I'd like to find out if you all have got details of good and trustworthy agents (with whom you've ideally had dealings) for Marina/JBR properties (flats) to recommend?

Please feel free to PM in the event that recommending constitutes a breach of the terms of the forum - although logically this is just the kind of info which would be very useful to lot of us struggling to find a home not to mention prevent repetition of mistakes & errors 

Many thanks to all in advance.

Cheers,


----------



## Elphaba (Jan 24, 2008)

Recommendations are allowed & always have been.
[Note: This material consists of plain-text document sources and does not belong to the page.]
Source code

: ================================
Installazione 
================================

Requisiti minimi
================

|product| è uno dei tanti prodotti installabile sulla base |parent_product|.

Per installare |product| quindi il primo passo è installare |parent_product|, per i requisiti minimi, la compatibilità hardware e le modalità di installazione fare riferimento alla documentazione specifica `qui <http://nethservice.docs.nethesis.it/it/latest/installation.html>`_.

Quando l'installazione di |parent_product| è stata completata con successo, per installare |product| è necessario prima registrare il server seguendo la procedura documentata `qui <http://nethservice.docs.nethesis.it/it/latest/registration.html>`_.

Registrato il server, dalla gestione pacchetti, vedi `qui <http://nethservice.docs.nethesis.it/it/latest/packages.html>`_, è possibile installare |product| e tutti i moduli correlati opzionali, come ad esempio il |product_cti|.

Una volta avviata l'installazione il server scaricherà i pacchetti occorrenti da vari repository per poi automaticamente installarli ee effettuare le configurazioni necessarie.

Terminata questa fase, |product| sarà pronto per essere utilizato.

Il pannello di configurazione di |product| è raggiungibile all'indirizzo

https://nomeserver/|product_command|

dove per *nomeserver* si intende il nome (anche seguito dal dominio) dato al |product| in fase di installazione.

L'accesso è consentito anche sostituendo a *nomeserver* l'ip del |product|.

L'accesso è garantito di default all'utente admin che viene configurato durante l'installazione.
What is not allowed is people who post simply to promote their own businesses.

A lovely letting agent for you: Lianne at Parkvale. A clasy British woman who has been here for years and is totally honest.

050 940 0864

[email protected]


----------



## dash567 (Nov 5, 2008)

Elphaba said:


> Recommendations are allowed & always have been. What is not allowed is people who post simply to promote their own businesses.
> 
> A lovely letting agent for you: Lianne at Parkvale. A clasy British woman who has been here for years and is totally honest.
> 
> ...


Thanks very much Elphaba (as always - Will definitely use! Also, I do hope the members will continue to populate this thread so that we get a good list of trusted individuals to help alleviate some of the pain associated with navigating past the (sometimes vicious & mostly carnivorous) hordes of agents operating here


----------



## dallan (Oct 24, 2008)

dash567 said:


> Thanks very much Elphaba (as always - Will definitely use! Also, I do hope the members will continue to populate this thread so that we get a good list of trusted individuals to help alleviate some of the pain associated with navigating past the (sometimes vicious & mostly carnivorous) hordes of agents operating here


Marc that posts in the forum is an estate agent and from the UK he is very helpful you should send him a PM and see if he can help.

Debbie


----------



## Glasceb (Jul 15, 2008)

I used Exclusive Real Estate when I rented my place back in November and would recommend them. They are UK owned and also factor the property and take care of any maintenance. Tel No. is 04 323 7343


----------



## dash567 (Nov 5, 2008)

Brilliant - Thanks! 



Glasceb said:


> I used Exclusive Real Estate when I rented my place back in November and would recommend them. They are UK owned and also factor the property and take care of any maintenance. Tel No. is 04 323 7343


----------